I couldn't imagine what would motivate someone to buy this. I've seen skeletons, zombie clowns, and undead or skeletal things of every description. But I couldn't believe someone had done this. With how freshly I had held my little dead baby, this felt like a personal attack. If I had not had such a loss, this thing would have blended in with all other monsters and ghouls and goblins. But because of my personal loss, this stuck out.

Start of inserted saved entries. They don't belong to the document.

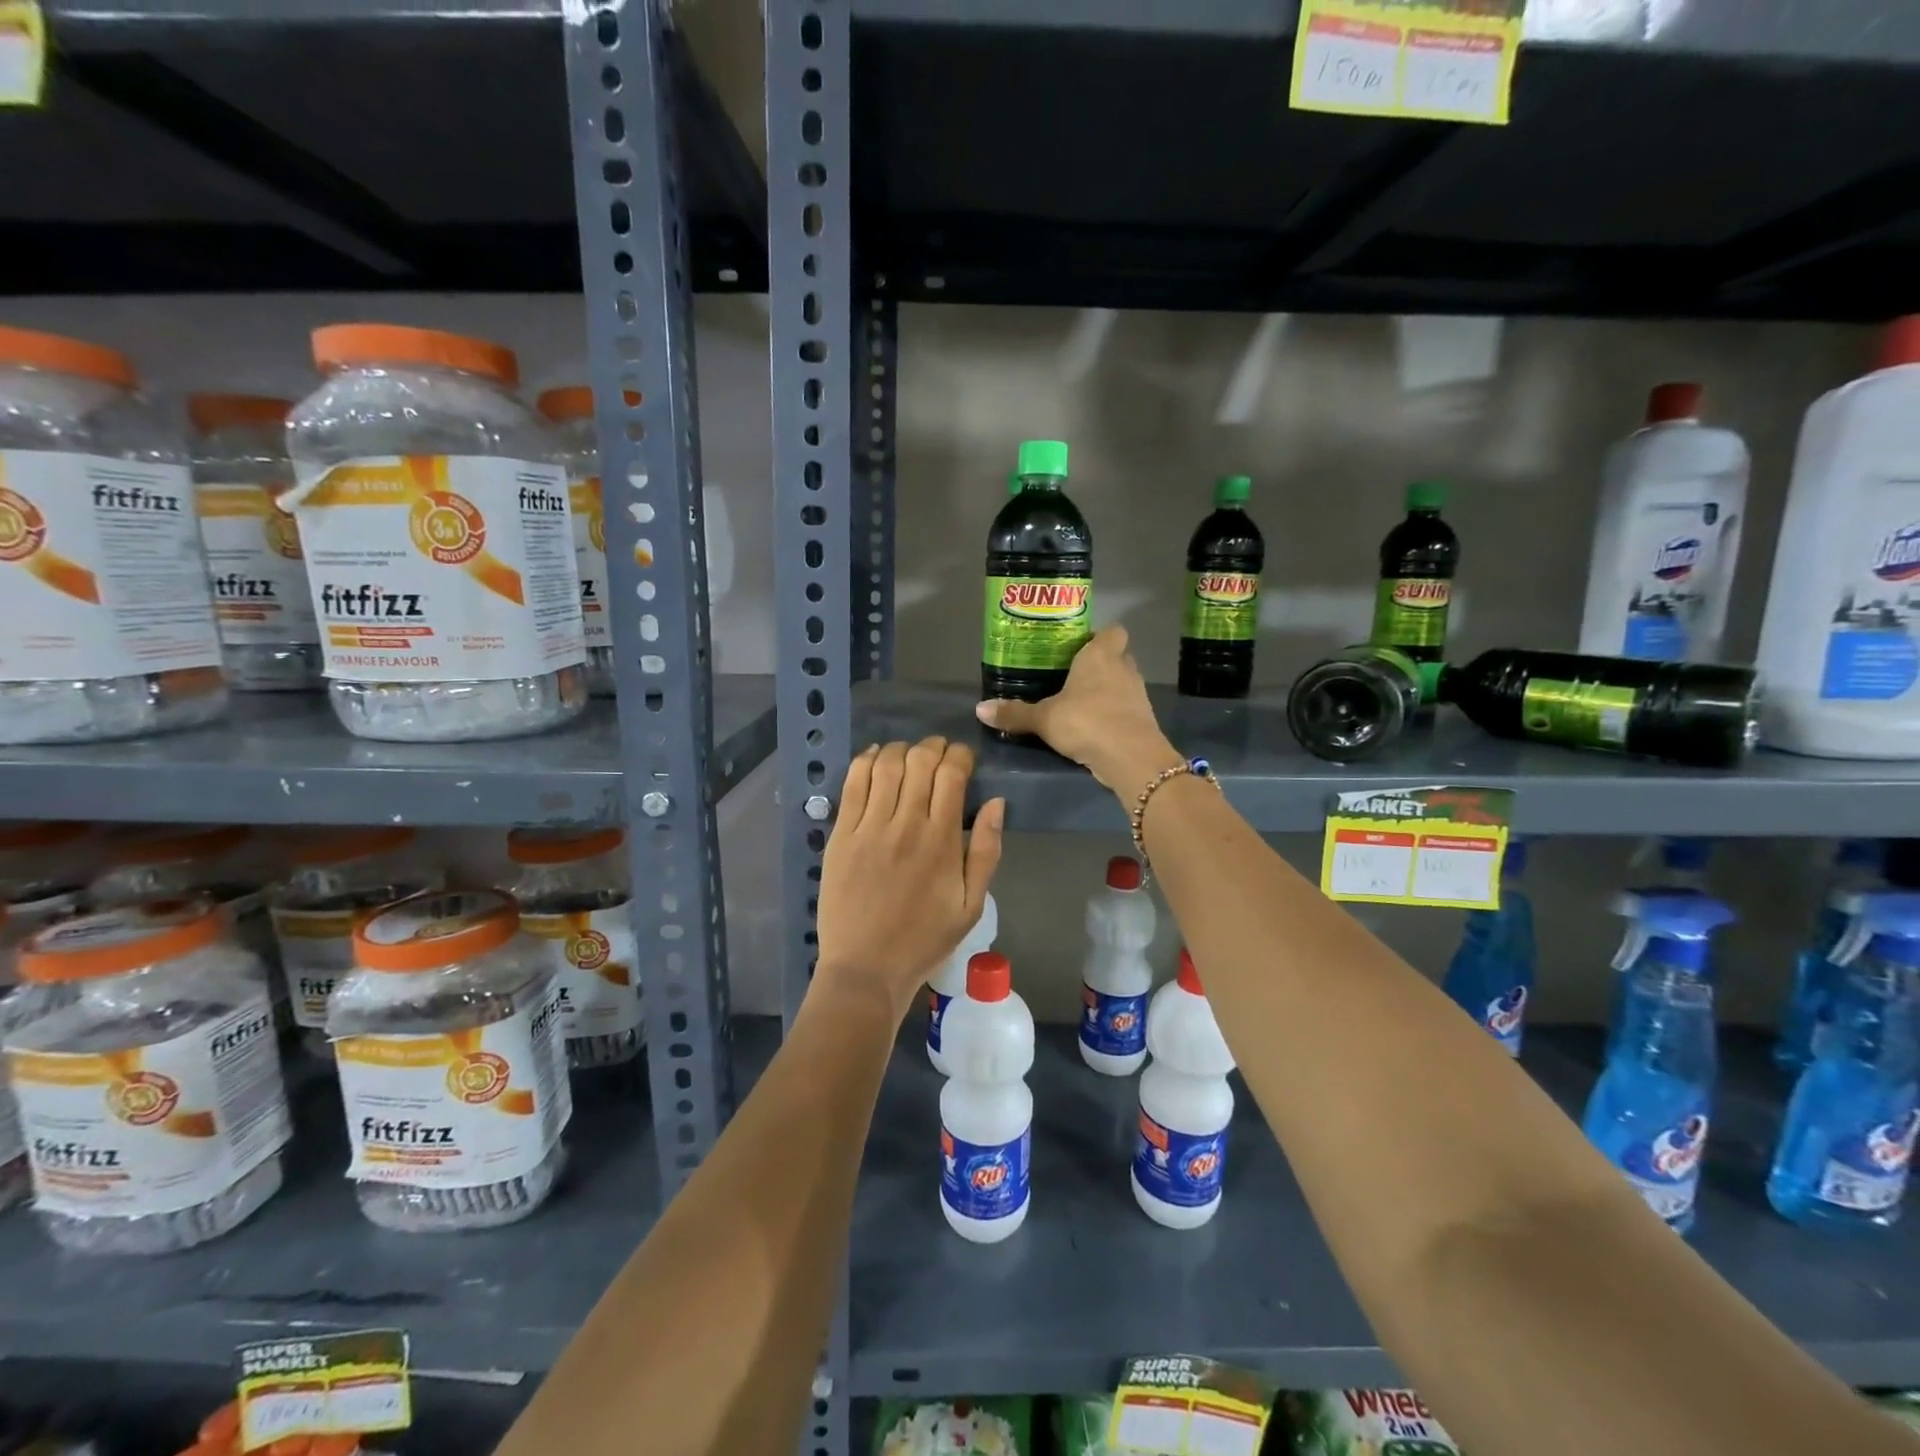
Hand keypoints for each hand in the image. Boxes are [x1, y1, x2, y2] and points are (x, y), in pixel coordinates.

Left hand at [814, 737, 1004, 1020]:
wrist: (866, 968)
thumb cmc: (924, 940)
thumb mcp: (971, 904)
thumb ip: (986, 851)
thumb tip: (997, 803)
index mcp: (941, 841)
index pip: (951, 774)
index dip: (960, 756)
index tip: (964, 759)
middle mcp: (905, 824)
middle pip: (919, 761)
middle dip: (933, 747)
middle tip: (939, 754)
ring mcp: (868, 827)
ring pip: (885, 764)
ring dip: (901, 750)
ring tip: (909, 756)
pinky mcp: (840, 835)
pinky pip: (852, 783)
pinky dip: (866, 761)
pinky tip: (875, 758)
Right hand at [974, 626, 1178, 791]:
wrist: (1131, 758)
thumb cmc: (1086, 721)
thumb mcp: (1043, 718)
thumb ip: (1014, 713)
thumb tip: (979, 709)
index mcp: (1100, 655)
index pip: (1112, 631)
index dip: (1099, 636)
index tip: (1079, 647)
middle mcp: (1123, 668)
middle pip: (1118, 656)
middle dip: (1100, 664)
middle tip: (1073, 676)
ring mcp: (1137, 694)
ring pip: (1123, 683)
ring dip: (1108, 690)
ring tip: (1080, 703)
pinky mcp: (1143, 720)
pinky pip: (1126, 709)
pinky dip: (1114, 714)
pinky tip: (1094, 727)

I imagine there are others like me, others that don't enjoy those reminders of death every October. It makes me think of stories like "Corpse Bride" and "Cocoa" and "The Book of Life," movies that treat our loved ones on the other side as nearby and reunions with them not as morbidly fascinating or darkly scintillating but as glorious and beautiful. That's what I'd rather think of when I consider my baby, that moment of reunion, the resurrection when I will hold my baby again. I don't go into stores created to house the ghouls and goblins of Halloween anymore. Bring me El Dia de los Muertos. I don't need to think of the dark side of death. I want to see the glory and vibrant colors of celebration of reunion with our loved ones. That's the vision of death and rebirth that brings hope.